- _JOB_: If a line in the listing contains "created", copy it out whole.

- _PROVIDED DATA_:
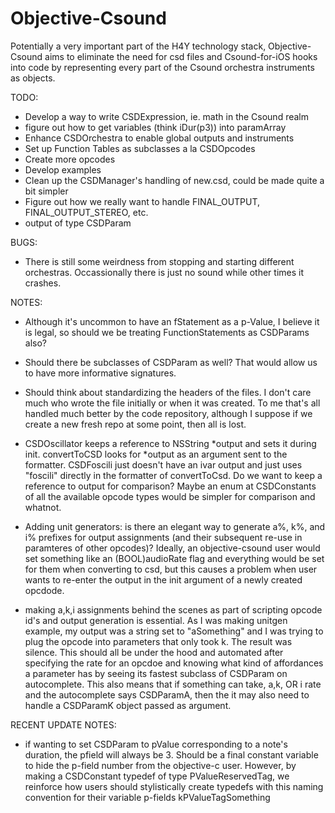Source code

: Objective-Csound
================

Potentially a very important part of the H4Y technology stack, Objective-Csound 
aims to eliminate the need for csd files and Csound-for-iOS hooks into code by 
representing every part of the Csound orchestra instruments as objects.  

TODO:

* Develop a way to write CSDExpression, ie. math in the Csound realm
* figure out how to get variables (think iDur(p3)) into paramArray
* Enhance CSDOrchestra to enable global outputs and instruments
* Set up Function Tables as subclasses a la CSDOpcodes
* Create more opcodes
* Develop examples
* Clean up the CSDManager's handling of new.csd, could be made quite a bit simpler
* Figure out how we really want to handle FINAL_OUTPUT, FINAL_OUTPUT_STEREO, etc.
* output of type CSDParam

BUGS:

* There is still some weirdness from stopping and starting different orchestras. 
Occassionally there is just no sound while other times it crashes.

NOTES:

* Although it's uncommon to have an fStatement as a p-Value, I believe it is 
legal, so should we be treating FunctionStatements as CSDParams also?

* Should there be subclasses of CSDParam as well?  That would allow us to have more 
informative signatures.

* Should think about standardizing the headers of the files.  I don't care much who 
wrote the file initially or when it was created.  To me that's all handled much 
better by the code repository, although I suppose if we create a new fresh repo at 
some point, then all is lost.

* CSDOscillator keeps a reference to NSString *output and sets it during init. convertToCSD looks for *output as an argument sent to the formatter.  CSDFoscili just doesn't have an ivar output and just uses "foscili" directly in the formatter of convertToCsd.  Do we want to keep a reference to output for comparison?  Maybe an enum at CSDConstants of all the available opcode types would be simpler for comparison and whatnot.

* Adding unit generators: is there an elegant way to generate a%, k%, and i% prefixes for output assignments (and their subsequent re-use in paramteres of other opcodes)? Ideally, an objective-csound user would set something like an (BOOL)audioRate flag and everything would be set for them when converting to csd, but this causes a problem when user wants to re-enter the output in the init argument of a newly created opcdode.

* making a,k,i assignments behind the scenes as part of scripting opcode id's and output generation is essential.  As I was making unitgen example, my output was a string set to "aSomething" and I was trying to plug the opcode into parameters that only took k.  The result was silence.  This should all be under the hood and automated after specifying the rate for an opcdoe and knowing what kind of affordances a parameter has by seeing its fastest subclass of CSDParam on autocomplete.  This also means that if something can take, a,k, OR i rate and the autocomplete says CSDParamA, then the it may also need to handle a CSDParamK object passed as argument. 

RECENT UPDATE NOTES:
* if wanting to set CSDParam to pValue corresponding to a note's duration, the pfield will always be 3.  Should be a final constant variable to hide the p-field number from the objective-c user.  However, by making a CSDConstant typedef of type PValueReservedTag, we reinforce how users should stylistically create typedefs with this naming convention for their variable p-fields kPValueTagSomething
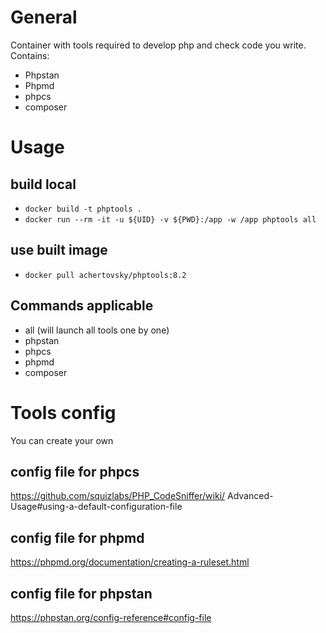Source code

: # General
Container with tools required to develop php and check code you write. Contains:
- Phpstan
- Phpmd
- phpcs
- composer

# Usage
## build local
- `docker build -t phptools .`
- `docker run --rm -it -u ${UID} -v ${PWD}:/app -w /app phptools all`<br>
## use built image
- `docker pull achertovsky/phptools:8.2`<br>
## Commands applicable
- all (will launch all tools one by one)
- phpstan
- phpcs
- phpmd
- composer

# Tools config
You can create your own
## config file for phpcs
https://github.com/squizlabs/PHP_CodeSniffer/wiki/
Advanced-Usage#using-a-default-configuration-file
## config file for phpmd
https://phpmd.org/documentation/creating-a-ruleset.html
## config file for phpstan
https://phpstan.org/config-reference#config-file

- _ANSWER TO THE EXERCISE_:
wrote the file initially or when it was created.  To me that's all handled much 
* Adding unit generators: is there an elegant way to generate a%, k%, and i% prefixes for output assignments (and their subsequent re-use in paramteres of other opcodes)? Ideally, an objective-csound user would set something like an (BOOL)audioRate flag and everything would be set for them when converting to csd, but this causes a problem when user wants to re-enter the output in the init argument of a newly created opcdode.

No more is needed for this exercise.